Sometimes as a medic, or even as a human being, it seems pretty intuitive. If something is causing your patient pain, you stop doing that thing. But this event reminded me of the fact that my feet were hurting too, but I wasn't quitting. I didn't even want to ask. It reminded me of all the times I had wanted to stop, but would never have asked for it. There were so many times when I would have been half-insulted and half-overjoyed to have been told, "That's it, you've had enough. Sit this one out." On the one hand who are you to tell me when I have had enough? You don't know what I am capable of. On the other hand, I don't want to do this anymore. It hurts. Wouldn't it be amazing to have a legitimate excuse to stop?

But I didn't. I would not be who I am today if someone had had sympathy on me and taken me out when I wanted to be taken out. Instead they left me with two options; keep going or quit. For some reason I kept going. God only knows why. It made me into the person that I am.

When I wanted the NCOIC to let that guy off, I wanted to show him mercy, give him a way out.

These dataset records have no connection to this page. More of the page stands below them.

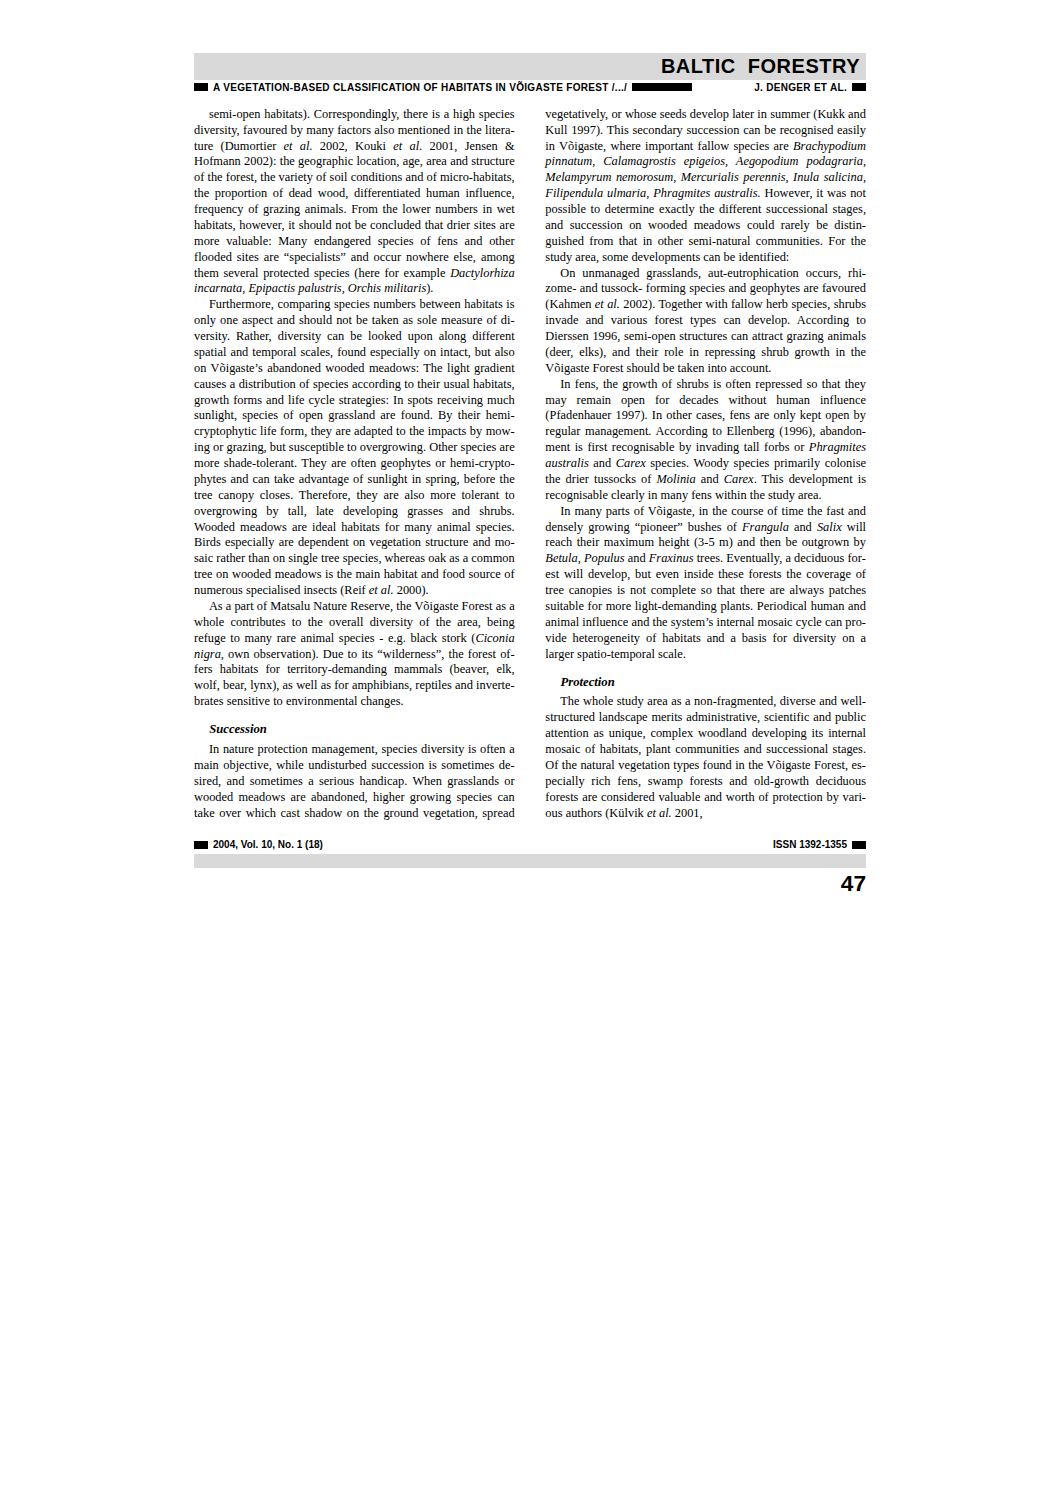BALTIC FORESTRY
A VEGETATION-BASED CLASSIFICATION OF HABITATS IN VÕIGASTE FOREST /.../ J. DENGER ET AL.
semi-open habitats). Correspondingly, there is a high species diversity, favoured by many factors also mentioned in the literature (Dumortier et al. 2002, Kouki et al. 2001, Jensen & Hofmann 2002): the geographic location, age, area and structure of the forest, the variety of soil conditions and of micro-habitats, the proportion of dead wood, differentiated human influence, frequency of grazing animals. From the lower numbers in wet habitats, however, it should not be concluded that drier sites are more valuable: Many endangered species of fens and other flooded sites are “specialists” and occur nowhere else, among them several protected species (here for example Dactylorhiza incarnata, Epipactis palustris, Orchis militaris).
Furthermore, comparing species numbers between habitats is only one aspect and should not be taken as sole measure of diversity. Rather, diversity can be looked upon along different spatial and temporal scales, found especially on intact, but also on Võigaste’s abandoned wooded meadows: The light gradient causes a distribution of species according to their usual habitats, growth forms and life cycle strategies: In spots receiving much sunlight, species of open grassland are found. By their hemi-cryptophytic life form, they are adapted to the impacts by mowing or grazing, but susceptible to overgrowing. Other species are more shade-tolerant. They are often geophytes or hemi-cryptophytes and can take advantage of sunlight in spring, before the tree canopy closes. Therefore, they are also more tolerant to overgrowing by tall, late developing grasses and shrubs. Wooded meadows are ideal habitats for many animal species. Birds especially are dependent on vegetation structure and mosaic rather than on single tree species, whereas oak as a common tree on wooded meadows is the main habitat and food source of numerous specialised insects (Reif et al. 2000).
As a part of Matsalu Nature Reserve, the Võigaste Forest as a whole contributes to the overall diversity of the area, being refuge to many rare animal species - e.g. black stork (Ciconia nigra, own observation). Due to its “wilderness”, the forest offers habitats for territory-demanding mammals (beaver, elk, wolf, bear, lynx), as well as for amphibians, reptiles and invertebrates sensitive to environmental changes.
Succession
In nature protection management, species diversity is often a main objective, while undisturbed succession is sometimes desired, and sometimes a serious handicap. When grasslands or wooded meadows are abandoned, higher growing species can take over which cast shadow on the ground vegetation, spread vegetatively, or whose seeds develop later in summer (Kukk and Kull 1997). This secondary succession can be recognised easily in Võigaste, where important fallow species are Brachypodium pinnatum, Calamagrostis epigeios, Aegopodium podagraria, Melampyrum nemorosum, Mercurialis perennis, Inula salicina, Filipendula ulmaria, Phragmites australis. However, it was not possible to determine exactly the different successional stages, and succession on wooded meadows could rarely be distinguished from that in other semi-natural communities. For the study area, some developments can be identified:
On unmanaged grasslands, aut-eutrophication occurs, rhizome- and tussock- forming species and geophytes are favoured (Kahmen et al. 2002). Together with fallow herb species, shrubs invade and various forest types can develop. According to Dierssen 1996, semi-open structures can attract grazing animals (deer, elks), and their role in repressing shrub growth in the Võigaste Forest should be taken into account.
In fens, the growth of shrubs is often repressed so that they may remain open for decades without human influence (Pfadenhauer 1997). In other cases, fens are only kept open by regular management. According to Ellenberg (1996), abandonment is first recognisable by invading tall forbs or Phragmites australis and Carex species. Woody species primarily colonise the drier tussocks of Molinia and Carex. This development is recognisable clearly in many fens within the study area.
In many parts of Võigaste, in the course of time the fast and densely growing “pioneer” bushes of Frangula and Salix will reach their maximum height (3-5 m) and then be outgrown by Betula, Populus and Fraxinus trees. Eventually, a deciduous forest will develop, but even inside these forests the coverage of tree canopies is not complete so that there are always patches suitable for more light-demanding plants. Periodical human and animal influence and the system’s internal mosaic cycle can provide heterogeneity of habitats and a basis for diversity on a larger spatio-temporal scale.
Protection
The whole study area as a non-fragmented, diverse and well-structured landscape merits administrative, scientific and public attention as unique, complex woodland developing its internal mosaic of habitats, plant communities and successional stages. Of the natural vegetation types found in the Võigaste Forest, especially rich fens, swamp forests and old-growth deciduous forests are considered valuable and worth of protection by various authors (Külvik et al. 2001,
2004, Vol. 10, No. 1 (18)
ISSN 1392-1355
47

He wanted a way out. He didn't get one. And he got through it and became stronger.

In a way sore feet are a microcosm of my job. I deal with human sinfulness and evil. If it weren't for them I would have no job. There would be no war. God grant I see the day when there is no war and soldiers are all out of work, but on the other hand, what will we replace war with? The hell of war and the purgatory of training the readies men for war are ugly things, but they can bring out greatness. Without adversity, there is no greatness, it seems. But is there adversity without evil? How would Adam and Eve have acheived greatness?

It is an acedemic question only, because the fact is that there is evil and we have to deal with it. But on the other hand maybe there is something there. The NCOIC's ridicule didn't sit well with me, although I knew what he was doing, and he was right about it. That guy did make it, and it was better that he did. I like the virtue of courage and discipline that makes such men who they are, but I don't like the way it comes through. There should be a way to be tough and courageous without being unsympathetic. That is part of my lifelong pursuit of the Way of the Warrior; finding that way.